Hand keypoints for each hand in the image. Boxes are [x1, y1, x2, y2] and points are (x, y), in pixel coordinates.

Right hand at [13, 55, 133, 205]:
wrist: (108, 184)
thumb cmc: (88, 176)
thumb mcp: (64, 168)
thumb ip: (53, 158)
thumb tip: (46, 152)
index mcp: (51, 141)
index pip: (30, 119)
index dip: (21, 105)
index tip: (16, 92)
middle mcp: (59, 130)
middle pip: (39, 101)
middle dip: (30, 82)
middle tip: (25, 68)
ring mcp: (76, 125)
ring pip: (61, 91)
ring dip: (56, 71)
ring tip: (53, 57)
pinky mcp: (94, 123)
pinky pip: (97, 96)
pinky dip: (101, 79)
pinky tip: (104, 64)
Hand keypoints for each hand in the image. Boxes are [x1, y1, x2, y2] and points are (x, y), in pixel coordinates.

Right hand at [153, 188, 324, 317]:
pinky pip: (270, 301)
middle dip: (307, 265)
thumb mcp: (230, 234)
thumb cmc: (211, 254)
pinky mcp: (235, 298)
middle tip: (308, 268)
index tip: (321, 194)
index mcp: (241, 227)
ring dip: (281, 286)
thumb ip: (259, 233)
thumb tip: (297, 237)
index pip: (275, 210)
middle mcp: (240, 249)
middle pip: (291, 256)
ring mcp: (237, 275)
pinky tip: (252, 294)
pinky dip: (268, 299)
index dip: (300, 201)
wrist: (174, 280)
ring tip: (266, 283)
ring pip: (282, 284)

──────

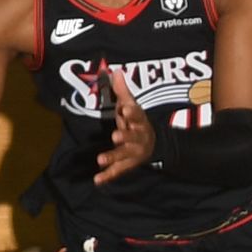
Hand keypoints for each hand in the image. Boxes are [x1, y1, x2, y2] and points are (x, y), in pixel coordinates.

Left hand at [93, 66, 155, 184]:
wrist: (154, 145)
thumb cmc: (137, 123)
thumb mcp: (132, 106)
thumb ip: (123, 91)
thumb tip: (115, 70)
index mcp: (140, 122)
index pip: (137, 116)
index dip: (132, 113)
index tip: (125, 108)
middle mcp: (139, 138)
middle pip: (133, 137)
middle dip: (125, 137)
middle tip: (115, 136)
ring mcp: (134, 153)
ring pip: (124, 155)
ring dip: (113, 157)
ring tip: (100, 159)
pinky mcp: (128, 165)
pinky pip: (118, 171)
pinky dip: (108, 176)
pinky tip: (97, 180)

──────

▶ [EXERCISE DIRECTIONS] Reproduce only the lines above, starting at the line with "pinky pip: (97, 96)" and ending at the line with "ring pip: (282, 284)", exactly as written.

▶ [YOUR RESPONSE]
pinky pip: (97, 96)
pinky dip: (101, 79)
pinky tip: (104, 64)
Hand keypoints for each hand in the image. Boxes are [x1, y1, x2, y2] and points are (x, y), in pixel coordinates.

Right hand at [153, 188, 324, 317]:
pinky pip: (270, 301)
middle dip: (307, 265)
thumb mcp: (230, 234)
thumb cmc: (211, 254)
pinky mcp: (235, 298)
middle tip: (308, 268)
index tip: (321, 194)
index mcp: (241, 227)
ring dip: (281, 286)
thumb ip: (259, 233)
thumb tip: (297, 237)
index pip: (275, 210)
middle mcp: (240, 249)
middle pip: (291, 256)
ring mcp: (237, 275)
pinky tip: (252, 294)
pinky dip: (268, 299)
index dip: (300, 201)
wrist: (174, 280)
ring tip: (266, 283)
ring pip: (282, 284)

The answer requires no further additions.